The Tech Moves

There’s No Digital Success Without Looking After Your Users

Digital success is a relatively new concept in marketing, especially when one thinks that the Wide World Web was first tested in 1990. It’s taken a few years for businesses to catch up and embrace the idea that a website could be useful to their customers, and therefore their growth too. As surprising as it sounds, there’s a factor that is essential to digital success, and that is very new to the business strategy: Users. Building your solution to meet users’ needs and behaviors is key to the success of your strategy.

As users are the core of your customers, digital success relies on the ability to maximize users’ patterns of interactions and decision-making using digital technology as a medium. While user-centric strategies are part of the everyday marketing approach, understanding the importance of user testing and user behavior in a technical and non-marketing environment is an ongoing process that requires specialist skills.

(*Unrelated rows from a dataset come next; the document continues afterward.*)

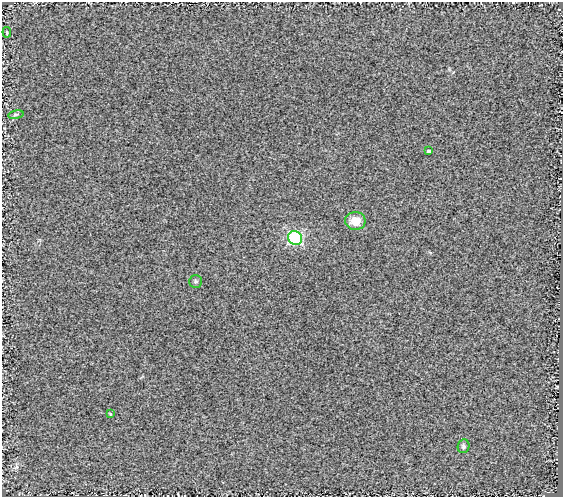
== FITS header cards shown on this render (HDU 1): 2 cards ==
NAXIS1  =                  561
NAXIS2  =                  495

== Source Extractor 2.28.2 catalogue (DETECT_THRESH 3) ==
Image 561 x 495 px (HDU 1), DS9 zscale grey, 1 PNG px = 1 image px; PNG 565 x 499 px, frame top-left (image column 1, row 495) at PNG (2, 2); each listed source drawn as its Kron ellipse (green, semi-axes under 4 px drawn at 4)
Background 0.625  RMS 0.39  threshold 1.16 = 3 sigma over >= 5 px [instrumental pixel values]
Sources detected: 8; all 8 listed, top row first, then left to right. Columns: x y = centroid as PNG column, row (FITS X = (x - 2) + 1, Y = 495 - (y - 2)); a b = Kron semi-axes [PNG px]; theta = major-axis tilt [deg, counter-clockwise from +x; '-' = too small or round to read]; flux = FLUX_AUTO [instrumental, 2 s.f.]
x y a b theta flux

User-Centric Trends Are Not New

By placing the user at the center of their strategic input, marketers are producing new trends and approaches to reach the ever-evolving user. Some have even chosen to make the most of the users by inviting influential social media users, vloggers and bloggers to promote the business online. Getting influential users on board is easier than it sounds, especially as in the case of bloggers or vloggers, all you need is to mail them a sample of your product. However, this kind of user-tailored campaigns works best for B2C beauty and household products as well as fashion retailers. Additionally, the past decade has shown an increase in the use of mobile marketing. The reason for it is that users are becoming more and more dependent on mobile interactions to find the closest shop, buy the latest trends or book an appointment. There’s nothing new about keeping your digital presence responsive and mobile-friendly. But there are still companies that have not made the move towards a mobile-accessible design. The role of marketers is to deliver the right message, at the right time and on the right platform to the right users. Without user knowledge, there can be no marketing success. This argument is valid outside of the marketer domain too.

Users Matter

Even outside of the marketing interest, users remain a key element to the success of the technology. Indeed, the backbone of software development is beta testing and user involvement. After all, each software product has to be developed with the end user in mind, whether it is a customer, an employee or the audience of large clients. Developing a product that doesn’t respond to the needs, desires and specification of the user is the certain path to failure. Including users in the development phase and the testing phase is the best way to gather feedback, identify issues, and improve the products to meet their expectations. Naturally, this process requires solid and efficient communication with the building team, stakeholders, users, and project managers. Agile methodologies or SCRUM methods, for instance, encourage a development process that develops multiple versions of the same products as a result of interactions with stakeholders and end users.

You Need People Who Can Create Around Users’ Needs

However, implementing an Agile method is pointless if you don’t work with the right kind of user-centric roles. You need people who can build a solution that combines the users’ needs and the stakeholders’ wishes. In the digital world, you will find that individuals with professional graphic design skills and programming knowledge are best-suited for the tasks. Why these two? Because the graphic designer is the person who creates the public front end for your product, whether it is a website, an app, a digital tool, etc. As such, the front end needs to be understandable and user-friendly, as well as aesthetically pleasing. The programmer is responsible for the back end of your solution and making sure that it performs just as the user expects.

 

You Need People Who Understand Your Users

Naturally, you need to keep an eye on how users behave when they use your solution. Running user feedback meetings is helpful, but users may not find it easy to explain how they struggle with a solution or to identify issues. Thankfully analyzing their behavior can provide the answers you need. Digital solutions, from websites to apps should focus on simple indicators that show how users interactions with the tool. For a start, identifying popular user paths, which is the flow of pages and pieces of content that users follow the most. If you work with Google Analytics, this is called the behavior flow report, and it provides helpful information about how people use your digital tool or website. More importantly, it highlights performing paths and areas where your visitors or users tend to bounce off, therefore offering a palette of improvement suggestions.